**THE PROBLEM:**
Nothing after the line with "right eye: (91, 140)" belongs in the copy; extract the lines below from the top through that line, pictures left out.

%%

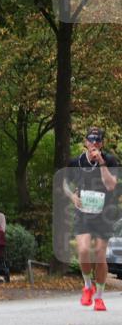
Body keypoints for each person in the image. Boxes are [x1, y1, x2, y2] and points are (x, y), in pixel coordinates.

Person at [65, 127, 118, 311]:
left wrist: (101, 163)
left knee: (100, 255)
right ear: (86, 142)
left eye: (98, 140)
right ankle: (88, 286)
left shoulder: (110, 160)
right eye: (91, 140)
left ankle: (100, 297)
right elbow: (64, 183)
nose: (94, 143)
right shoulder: (76, 162)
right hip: (84, 212)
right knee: (84, 249)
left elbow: (111, 186)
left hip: (104, 214)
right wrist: (72, 197)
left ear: (101, 144)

%%

**RESULT FOR THIS TASK:**
Body keypoints for each person in the image. Boxes are [x1, y1, x2, y2] and points are (x, y), in pixel coordinates.

Person at [65, 127, 118, 311]:
left wrist: (101, 163)
left knee: (100, 255)
right ear: (86, 142)
left eye: (98, 140)
right ankle: (88, 286)
left shoulder: (110, 160)
right eye: (91, 140)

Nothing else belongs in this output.